# 练习原文
In [None]:
# data_generation.py
import random
import pandas as pd
import numpy as np
import hddm

In [None]:
# 定义选择函数
def get_choice(row):
    if row.condition == 1:
        return 1 if row.response == 1 else 0
    elif row.condition == 0:
        return 1 if row.response == 0 else 0

In [None]:
# 定义数据生成函数
def simulate_data(a, v, t, z, dc, sv=0, sz=0, st=0, condition=0, nr_trials1=1000, nr_trials2=1000, seed=420):
    parameters1 = {'a': a, 'v': v + dc, 't': t, 'z': z, 'sv': sv, 'sz': sz, 'st': st}
    parameters2 = {'a': a, 'v': v - dc, 't': t, 'z': 1 - z, 'sv': sv, 'sz': sz, 'st': st}

    df_sim1, params_sim1 = hddm.generate.gen_rand_data(
        params=parameters1, size=nr_trials1, subjs=1, subj_noise=0, seed=seed
    )
    df_sim1['condition'] = 1  
    df_sim1['v'] = v  
    df_sim1['dc'] = dc              
    df_sim1['z'] = z  # 保存z参数值

    df_sim2, params_sim2 = hddm.generate.gen_rand_data(
        params=parameters2, size=nr_trials2, subjs=1, subj_noise=0, seed=seed + 1
    )
    df_sim2['condition'] = 0  
    df_sim2['v'] = v  
    df_sim2['dc'] = dc                    
    df_sim2['z'] = z  # 保存z参数值

    df_sim = pd.concat((df_sim1, df_sim2), ignore_index=True)
    df_sim['bias_response'] = df_sim.apply(get_choice, axis=1)
    df_sim['acc'] = df_sim['response'].astype(int)
    df_sim['response'] = df_sim['bias_response'].astype(int)
    df_sim['stimulus'] = np.array(
        (df_sim['response'] == 1) & (df_sim['acc'] == 1) | 
        (df_sim['response'] == 0) & (df_sim['acc'] == 0), 
        dtype=int
    )
    df_sim['condition'] = condition  
    df_sim = df_sim.drop(columns=['bias_response'])  

    return df_sim

In [None]:
# 多被试数据生成主逻辑（新增v和z的被试间波动）
def generate_multi_subject_data(n_subjects=20, trials_per_level=150, z_bias=True, z_mean=0.5):
    all_subjects_data = []
    # 定义组水平参数（控制被试间波动范围）
    group_params = {
        'v_mean': 1,          # v的组均值
        'v_std': 0.02,        # v的被试间标准差（和你最初逻辑一致）
        'a_mean': 1.0,        # a的组均值
        'a_std': 0.02,        # a的被试间标准差
        't_mean_zbias_true': 0.28,  # z_bias=True时t的组均值
        't_mean_zbias_false': 0.1,  # z_bias=False时t的组均值
        't_std': 0.02,        # t的被试间标准差
        'z_std': 0.01,        # z的被试间标准差（控制z的波动幅度）
    }

    for subject_id in range(n_subjects):
        subject_seed = 420 + subject_id
        np.random.seed(subject_seed)

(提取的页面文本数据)

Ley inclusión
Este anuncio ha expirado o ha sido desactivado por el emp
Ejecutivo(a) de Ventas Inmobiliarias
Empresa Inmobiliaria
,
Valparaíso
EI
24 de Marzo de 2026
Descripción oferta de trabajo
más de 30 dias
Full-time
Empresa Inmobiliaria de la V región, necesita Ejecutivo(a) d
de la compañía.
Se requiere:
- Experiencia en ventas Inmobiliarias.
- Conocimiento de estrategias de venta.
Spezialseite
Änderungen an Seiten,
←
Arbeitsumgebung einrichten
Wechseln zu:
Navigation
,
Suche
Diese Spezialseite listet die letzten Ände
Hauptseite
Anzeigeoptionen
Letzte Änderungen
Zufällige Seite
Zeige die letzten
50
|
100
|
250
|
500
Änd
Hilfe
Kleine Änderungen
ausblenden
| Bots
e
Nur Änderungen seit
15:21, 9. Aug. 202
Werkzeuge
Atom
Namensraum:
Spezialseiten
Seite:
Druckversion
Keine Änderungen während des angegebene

# 任务要求
接着写完上面这段用 HDDM 生成多被试模拟数据的 Python 代码，从末行之后继续。

# 作答如下
        random.seed(subject_seed)

        # 每个被试的基础参数（带随机波动）
        subj_v = np.random.normal(loc=group_params['v_mean'], scale=group_params['v_std'])
        subj_a = np.random.normal(loc=group_params['a_mean'], scale=group_params['a_std'])
        # 根据z_bias选择对应的t均值
        t_mean = group_params['t_mean_zbias_true'] if z_bias else group_params['t_mean_zbias_false']
        subj_t = np.random.normal(loc=t_mean, scale=group_params['t_std'])
        # 每个被试的基础z（带随机波动，围绕z_mean）
        subj_z_base = np.random.normal(loc=z_mean, scale=group_params['z_std'])
        # 根据z_bias控制z的偏置（在被试基础z上叠加偏置）
        if z_bias:
            params_list = [
                {'cond': 'neutral', 'v': subj_v, 'a': subj_a, 't': subj_t, 'z': subj_z_base, 'dc': 0, 'sz': 0, 'st': 0, 'sv':0},
                {'cond': 'big_bias', 'v': subj_v, 'a': subj_a, 't': subj_t, 'z': subj_z_base + 0.1, 'dc': 0, 'sz': 0, 'st': 0, 'sv': 0},
                {'cond': 'small_bias', 'v': subj_v, 'a': subj_a, 't': subj_t, 'z': subj_z_base - 0.1, 'dc': 0, 'sz': 0, 'st': 0, 'sv': 0}
            ]
        else:
            params_list = [
                {'cond': 'neutral', 'v': subj_v, 'a': subj_a, 't': subj_t, 'z': subj_z_base, 'dc': 0, 'sz': 0, 'st': 0, 'sv': 0},
                {'cond': 'big_bias', 'v': subj_v, 'a': subj_a, 't': subj_t, 'z': subj_z_base, 'dc': 0, 'sz': 0, 'st': 0, 'sv': 0},
                {'cond': 'small_bias', 'v': subj_v, 'a': subj_a, 't': subj_t, 'z': subj_z_base, 'dc': 0, 'sz': 0, 'st': 0, 'sv': 0}
            ]

        subject_dfs = []
        for params in params_list:
            df_cond = simulate_data(
                z=params['z'], a=params['a'], v=params['v'], dc=params['dc'],
                t=params['t'], sv=params['sv'], st=params['st'], sz=params['sz'],
                condition=params['cond'], nr_trials1=trials_per_level, nr_trials2=trials_per_level,
                seed=subject_seed
            )
            df_cond['subj_idx'] = subject_id
            subject_dfs.append(df_cond)

        subject_data = pd.concat(subject_dfs, ignore_index=True)
        all_subjects_data.append(subject_data)

    data = pd.concat(all_subjects_data, ignore_index=True)
    data['choice'] = data['response']
    data['stimulus2'] = data['stimulus'].map({1: 1, 0: -1})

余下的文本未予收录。